It’s summertime, and the living is easy. Who wants to slave away in a hot kitchen when it is hot outside? I found this recipe during my nocturnal roaming online after M is in bed for the night. I altered the recipe to suit my taste and decided to add cucumbers and zucchini. This works well as a pot luck dish or a side dish. Even as extra filling for burritos or leftovers are pretty good over salad greens for a quick lunch.

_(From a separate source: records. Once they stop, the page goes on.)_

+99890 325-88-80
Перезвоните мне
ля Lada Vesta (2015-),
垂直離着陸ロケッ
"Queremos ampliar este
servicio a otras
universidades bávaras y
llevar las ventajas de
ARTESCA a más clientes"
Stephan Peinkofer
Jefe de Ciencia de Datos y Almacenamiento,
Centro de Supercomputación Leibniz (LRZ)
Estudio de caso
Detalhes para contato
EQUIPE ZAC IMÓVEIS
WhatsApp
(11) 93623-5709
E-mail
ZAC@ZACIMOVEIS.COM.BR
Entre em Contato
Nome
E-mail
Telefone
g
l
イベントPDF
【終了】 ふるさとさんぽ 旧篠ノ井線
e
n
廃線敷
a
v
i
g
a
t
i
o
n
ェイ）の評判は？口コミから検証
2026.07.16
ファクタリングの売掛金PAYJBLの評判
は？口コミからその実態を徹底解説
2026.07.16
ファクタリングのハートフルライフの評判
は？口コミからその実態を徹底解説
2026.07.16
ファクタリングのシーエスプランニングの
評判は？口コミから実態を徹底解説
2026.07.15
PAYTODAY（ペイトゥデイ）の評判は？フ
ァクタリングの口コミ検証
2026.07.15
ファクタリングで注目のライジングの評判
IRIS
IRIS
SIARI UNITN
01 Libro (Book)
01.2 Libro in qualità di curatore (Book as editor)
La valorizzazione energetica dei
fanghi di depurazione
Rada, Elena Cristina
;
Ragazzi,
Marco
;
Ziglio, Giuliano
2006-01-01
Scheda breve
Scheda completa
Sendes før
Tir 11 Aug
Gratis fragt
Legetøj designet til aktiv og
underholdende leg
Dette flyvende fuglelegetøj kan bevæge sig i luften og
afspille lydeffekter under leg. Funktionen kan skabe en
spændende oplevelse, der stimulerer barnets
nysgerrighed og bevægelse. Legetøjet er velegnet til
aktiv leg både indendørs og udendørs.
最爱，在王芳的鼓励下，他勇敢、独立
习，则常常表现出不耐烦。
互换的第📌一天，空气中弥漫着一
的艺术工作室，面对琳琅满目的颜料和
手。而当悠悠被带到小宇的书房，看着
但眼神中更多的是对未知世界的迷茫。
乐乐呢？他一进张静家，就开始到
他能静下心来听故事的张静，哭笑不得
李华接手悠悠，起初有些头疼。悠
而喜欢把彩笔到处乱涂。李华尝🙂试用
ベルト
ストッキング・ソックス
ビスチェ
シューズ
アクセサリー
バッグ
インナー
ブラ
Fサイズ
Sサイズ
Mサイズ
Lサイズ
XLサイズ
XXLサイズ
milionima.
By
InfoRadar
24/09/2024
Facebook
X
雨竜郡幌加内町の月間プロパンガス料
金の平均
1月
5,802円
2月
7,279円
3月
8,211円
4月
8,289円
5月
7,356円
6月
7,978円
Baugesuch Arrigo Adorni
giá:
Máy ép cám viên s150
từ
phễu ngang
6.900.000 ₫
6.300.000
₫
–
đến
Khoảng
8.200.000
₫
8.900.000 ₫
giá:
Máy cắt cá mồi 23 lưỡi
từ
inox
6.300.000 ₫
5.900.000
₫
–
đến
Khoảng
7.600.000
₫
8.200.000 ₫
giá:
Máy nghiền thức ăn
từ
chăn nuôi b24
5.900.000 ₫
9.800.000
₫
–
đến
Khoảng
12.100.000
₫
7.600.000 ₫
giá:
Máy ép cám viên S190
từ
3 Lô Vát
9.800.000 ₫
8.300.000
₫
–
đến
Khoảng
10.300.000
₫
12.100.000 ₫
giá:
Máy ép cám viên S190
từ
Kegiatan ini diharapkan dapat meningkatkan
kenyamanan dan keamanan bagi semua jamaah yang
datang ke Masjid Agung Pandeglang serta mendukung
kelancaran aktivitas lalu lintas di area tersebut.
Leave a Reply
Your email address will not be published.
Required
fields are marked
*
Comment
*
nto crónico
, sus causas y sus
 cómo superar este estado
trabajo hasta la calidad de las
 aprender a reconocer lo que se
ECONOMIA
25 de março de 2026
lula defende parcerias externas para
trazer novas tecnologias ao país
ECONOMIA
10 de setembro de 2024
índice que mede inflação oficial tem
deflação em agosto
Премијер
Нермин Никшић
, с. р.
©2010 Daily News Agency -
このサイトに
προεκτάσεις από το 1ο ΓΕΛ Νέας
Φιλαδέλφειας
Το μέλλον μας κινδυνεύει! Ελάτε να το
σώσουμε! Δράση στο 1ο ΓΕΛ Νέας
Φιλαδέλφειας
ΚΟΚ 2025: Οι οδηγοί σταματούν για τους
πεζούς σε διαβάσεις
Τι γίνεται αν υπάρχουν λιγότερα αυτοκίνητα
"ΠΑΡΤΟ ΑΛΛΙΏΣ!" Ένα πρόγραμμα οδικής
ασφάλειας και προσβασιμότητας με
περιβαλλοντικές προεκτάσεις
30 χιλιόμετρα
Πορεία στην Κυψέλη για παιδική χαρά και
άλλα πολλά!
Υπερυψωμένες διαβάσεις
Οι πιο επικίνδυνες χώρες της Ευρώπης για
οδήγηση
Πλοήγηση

- 15.5 oz can black beans, rinsed and drained
- 9 oz cooked corn, fresh or frozen (thawed if frozen) or 1 can corn, drained
- 1 medium tomato, chopped
- 1/3 cup red onion, chopped
- 1 to 2 cloves garlic, finely minced or pressed (you can substitute garlic powder)
- 1 scallion, chopped
- 2 Persian cucumbers, chopped (or 1/2 English cucumber chopped, Persian or English are preferred since they are drier), optional
- 2 small zucchini (green, crookneck, etc., as long as they are young since they are not as fibrous or bitter), optional
- 1 1/2 – 2 limes, juice of
- 1 1/2 tbsp olive oil
- 2 tbsp fresh minced cilantro (or more to taste, parsley may be substituted if you prefer)
- salt and fresh pepper
- 1 medium Haas avocado, diced
- 1 diced jalapeno (remove ribs and seeds to reduce heat, optional)
In a large bowl, combine beans, corn, tomato, cucumbers, zucchini, onion, garlic, scallion, cilantro, salt and pepper. Squeeze fresh lime juice to taste and stir in olive oil. Marinate in the refrigerator 30 minutes. You can also make this ahead of time. It keeps well overnight as the flavor really develops. Add avocado just before serving.